In conclusion, I now understand my fellow theater goers. Why even bother talking about this movie? You are better off renting Bloody Valentine 3-D than watching this tripe.
Ah, where to start? Why not the end? Usually when one sees a bad movie, people either come out of the theater badmouthing it or, when it's insultingly bad, completely silent with the hundred yard stare. With Final Destination 4 I witnessed a new type of reaction; no one mentioned the movie at all! It was as if it hadn't even happened. Some guy was talking about his dry cleaning, a couple were talking about cellphone companies, etc. Nobody cared about the movie anymore! As the credits rolled the previous 80 minutes disappeared from their minds. I wish I had been that lucky.
Instead I sit here in disbelief of the crap I went to see. What kind of audience do these people think they have? If I go see a Final Destination movie (and not an ordinary Final Destination but the 3D version, no less) it's because I wanted to see heads rolling, guts exploding, bones breaking and all the fragments and bloodiness flying off the screen. You know what I got instead? An x-ray animation. Yes . We are talking about the end of the movie when the character you've grown to like is going to die, you know it's going to happen, you are expecting it to be spectacular, 3-D and gory, but right then and there the movie switches to animation and you just see the "x-ray specs" view of the accident. Take a look:
I feel cheated. It's cute and all but in no way is this an acceptable ending for a movie.
And it wasn't just the ending, the other deaths weren't very creative and some of them weren't even shown to us. They were hinted at, off camera and left to our imagination. What is this, the Lifetime channel? Here we are, sitting with our 3-D glasses ready to see gory scenes of people getting cut in half, instead we're left to just wonder how it might have looked. The guy in the pool could have been so great, but instead we just see a pump exploding and a few shreds of guts coming out, again leaving the gore to our imaginations. I don't need help just imagining gore. I can save myself the $14 and sit around thinking about guts and gore on my own, thank you very much.

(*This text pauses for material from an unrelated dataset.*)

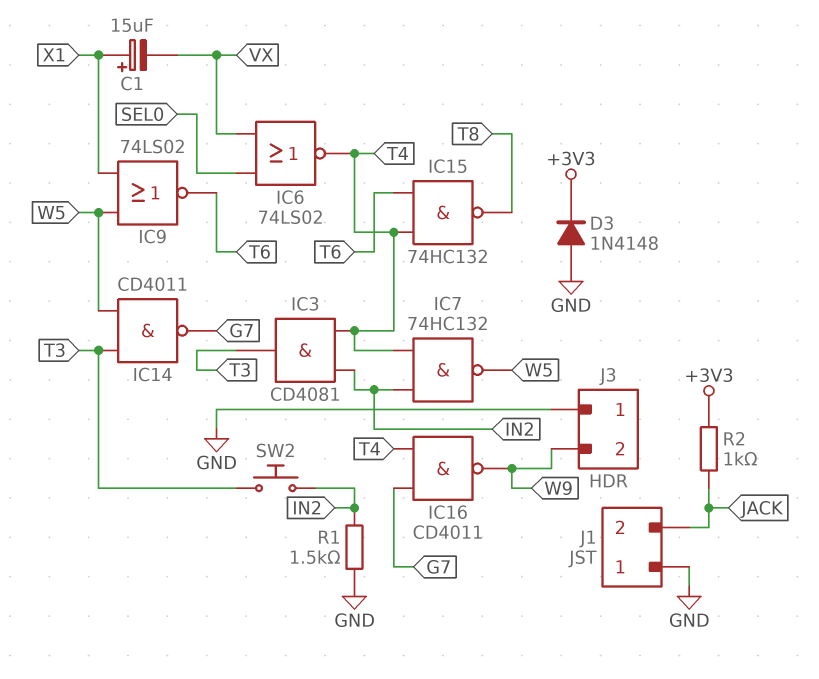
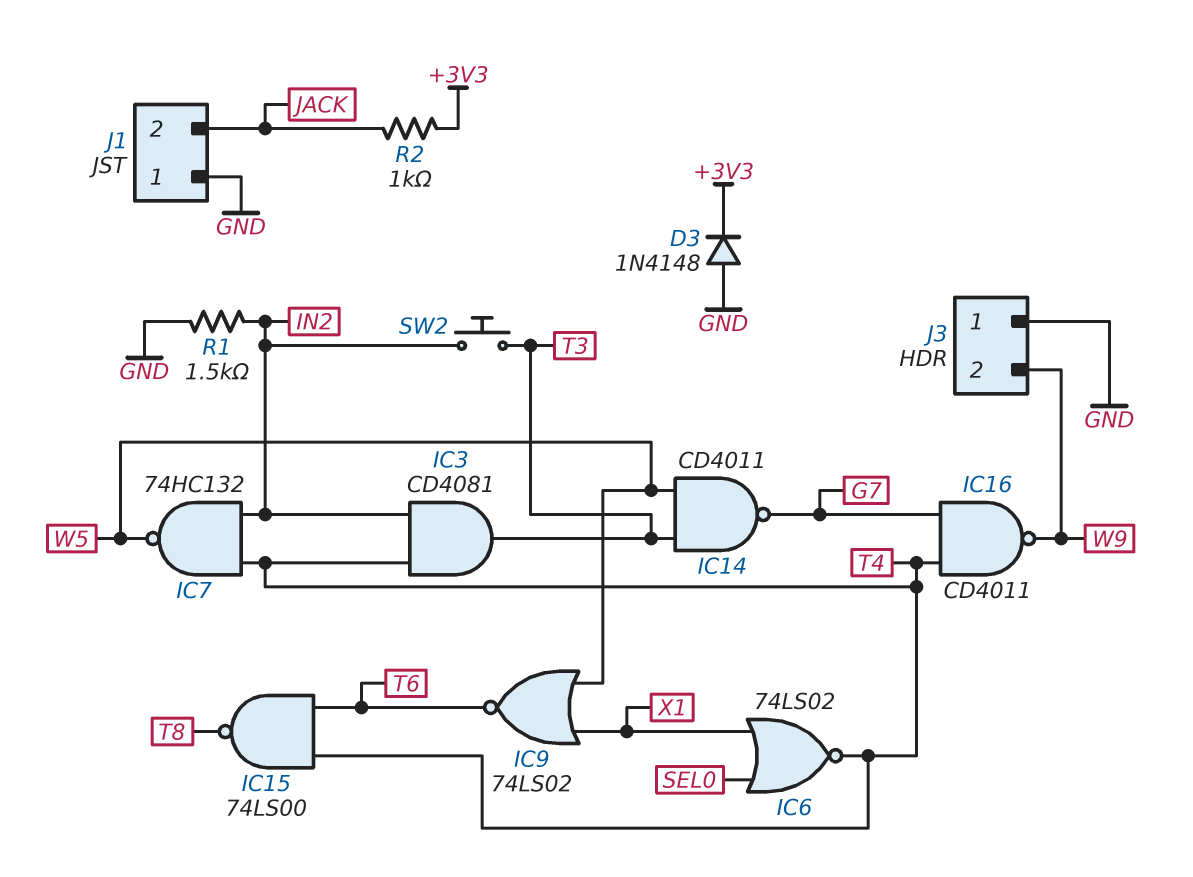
C1: 15uF (plus X1, minus VX) -> none
IC6: NOR 74LS02 (in SEL0, in VX, out T4) -> NOR 74LS02 (in SEL0, in X1, out T4)
IC15: NAND 74HC132 (in T4, in T6, out T8) -> NAND 74LS00 (in T4, in T6, out T8)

The few times we get to see what happens it is done in such a mediocre way you actually kind of wish they had left it to your imagination. OK, just kidding, but seriously SyFy channel puts forth a bigger effort in their movies than these guys. For example, a guy getting dragged by a tow-truck and it looks so ridiculously cheesy you feel you are at one of those cut-rate Christian "Hell Houses" they put on around Halloween. And then there's a guy getting hit by a car, so fake and lazily done that not even the characters in the movie care when it happens. Really that accident was nothing, nothing compared to Sayid's wife's and Juliette's ex-husband's similar deaths on Lost. The cowboy getting crushed in the hospital? Meh. Any Saturday morning cartoon is more graphic. Seriously they show way better stuff on basic network TV all the time.
In conclusion, I now understand my fellow theater goers. Why even bother talking about this movie? You are better off renting Bloody Valentine 3-D than watching this tripe.